Consumers are still eager to splash out on travel but their demands are changing. That creates an opportunity in hotel stocks, says Melius Research who also exercise caution over some online travel platforms.
Melius analysts Conor Cunningham and Daragh Regan say consumers are prioritizing urban and international markets over domestic and rural locations. They also note spending is still shifting from goods to experiences, which is a positive for travel stocks.
“Hotels have demonstrated the ability to grow consistently, regardless of macro environment trends. At the same time, the asset-light / fee-based model by the hotel brands is a more resilient revenue stream, and thus more defensive relative to other travel sectors,” Cunningham and Regan wrote.
While the U.S. bank panic earlier this year raised some questions about financing for further hotel room growth, the Melius analysts expect international expansion to be healthy. They also see a potential boost from a return to corporate travel.
They assigned Buy ratings to
Hilton Worldwide Holdings
(ticker: HLT),
Hyatt Hotels
(H) and
Marriott International
(MAR).
Hilton was given a target price of $182, compared with Monday’s close of $155.48. They set their target for Hyatt at $148, from its current price of $126.75 and Marriott at $230 from a premarket trading price of $202.80 on Tuesday.
While the three hotel stocks are all up more than 20% so far this year, the Melius analysts argue their average forward price-to-earnings multiples of around 22 times is below the 23 times average before the Covid-19 pandemic, even as the S
&P 500’s
average multiple has risen.
However, Cunningham and Regan are more cautious about online travel stocks.
“Long-term, online travel should benefit from the secular growth in travel, but near-term comps are difficult, particularly in vacation rentals as there is a shift back to urban markets and a further increase in return to office,” they wrote.

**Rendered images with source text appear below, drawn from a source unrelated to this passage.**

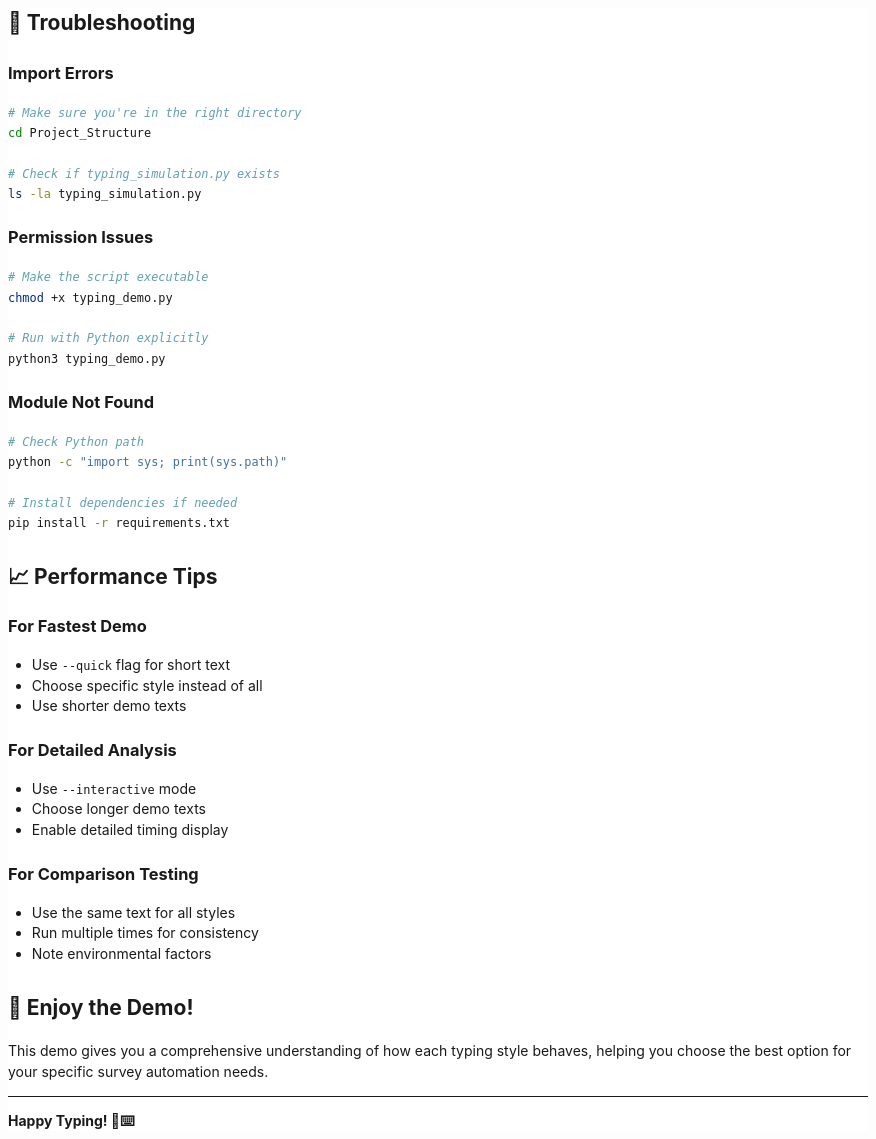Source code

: ## 🚨 Troubleshooting

### **Import Errors**
```bash
# Make sure you're in the right directory
cd Project_Structure

# Check if typing_simulation.py exists
ls -la typing_simulation.py
```

### **Permission Issues**
```bash
# Make the script executable
chmod +x typing_demo.py

# Run with Python explicitly
python3 typing_demo.py
```

### **Module Not Found**
```bash
# Check Python path
python -c "import sys; print(sys.path)"

# Install dependencies if needed
pip install -r requirements.txt
```

## 📈 Performance Tips

### **For Fastest Demo**
- Use `--quick` flag for short text
- Choose specific style instead of all
- Use shorter demo texts

### **For Detailed Analysis**
- Use `--interactive` mode
- Choose longer demo texts
- Enable detailed timing display

### **For Comparison Testing**
- Use the same text for all styles
- Run multiple times for consistency
- Note environmental factors

## 🎉 Enjoy the Demo!

This demo gives you a comprehensive understanding of how each typing style behaves, helping you choose the best option for your specific survey automation needs.

---

**Happy Typing! 🎯⌨️**
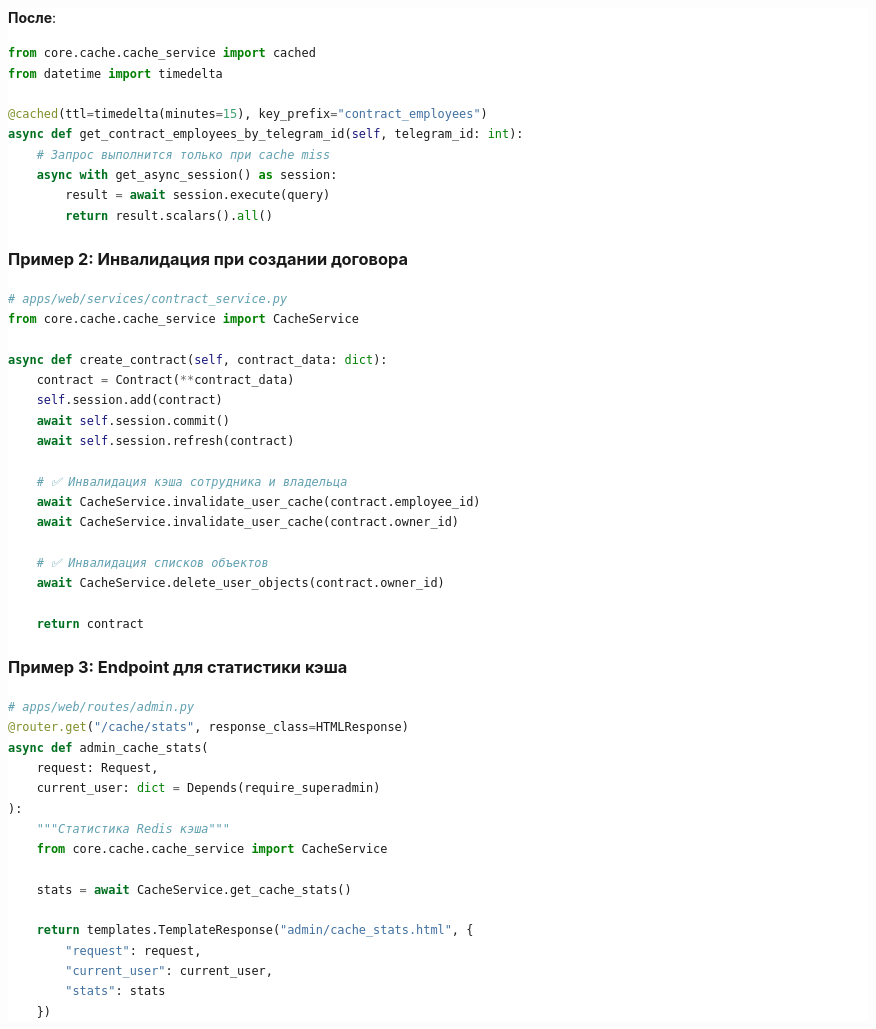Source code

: **После**:
```python
from core.cache.cache_service import cached
from datetime import timedelta

@cached(ttl=timedelta(minutes=15), key_prefix="contract_employees")
async def get_contract_employees_by_telegram_id(self, telegram_id: int):
    # Запрос выполнится только при cache miss
    async with get_async_session() as session:
        result = await session.execute(query)
        return result.scalars().all()
```

### Пример 2: Инвалидация при создании договора

```python
# apps/web/services/contract_service.py
from core.cache.cache_service import CacheService

async def create_contract(self, contract_data: dict):
    contract = Contract(**contract_data)
    self.session.add(contract)
    await self.session.commit()
    await self.session.refresh(contract)
    
    # ✅ Инвалидация кэша сотрудника и владельца
    await CacheService.invalidate_user_cache(contract.employee_id)
    await CacheService.invalidate_user_cache(contract.owner_id)
    
    # ✅ Инвалидация списков объектов
    await CacheService.delete_user_objects(contract.owner_id)
    
    return contract
```

### Пример 3: Endpoint для статистики кэша

```python
# apps/web/routes/admin.py
@router.get("/cache/stats", response_class=HTMLResponse)
async def admin_cache_stats(
    request: Request,
    current_user: dict = Depends(require_superadmin)
):
    """Статистика Redis кэша"""
    from core.cache.cache_service import CacheService
    
    stats = await CacheService.get_cache_stats()
    
    return templates.TemplateResponse("admin/cache_stats.html", {
        "request": request,
        "current_user": current_user,
        "stats": stats
    })
```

Their favored stock in the online travel sector is
Booking Holdings
(BKNG), given a Buy rating and a $3,500 target price. Shares of Booking were down 0.1% at $2,968.35 in premarket trading.
Cunningham and Regan point to Booking’s steady market share and marketing spend, while maintaining the most dominant position within the subsector, with growth options via air tickets and alternative accommodation.
That compares favorably with
Airbnb
(ABNB) and
Expedia
(EXPE) they say. Airbnb saw share gains surge during the pandemic but its growth has normalized since then and it could lose out as companies require workers to return to offices, according to the analysts. Expedia has lost market share and it will need time to see if it can fight back with higher market spend, Cunningham and Regan wrote.
They assigned Hold ratings to Airbnb and Expedia with target prices of $160 and $135 respectively. Airbnb traded down 0.8% at $150.77 while Expedia was down 0.4% at $122.08 in premarket trading.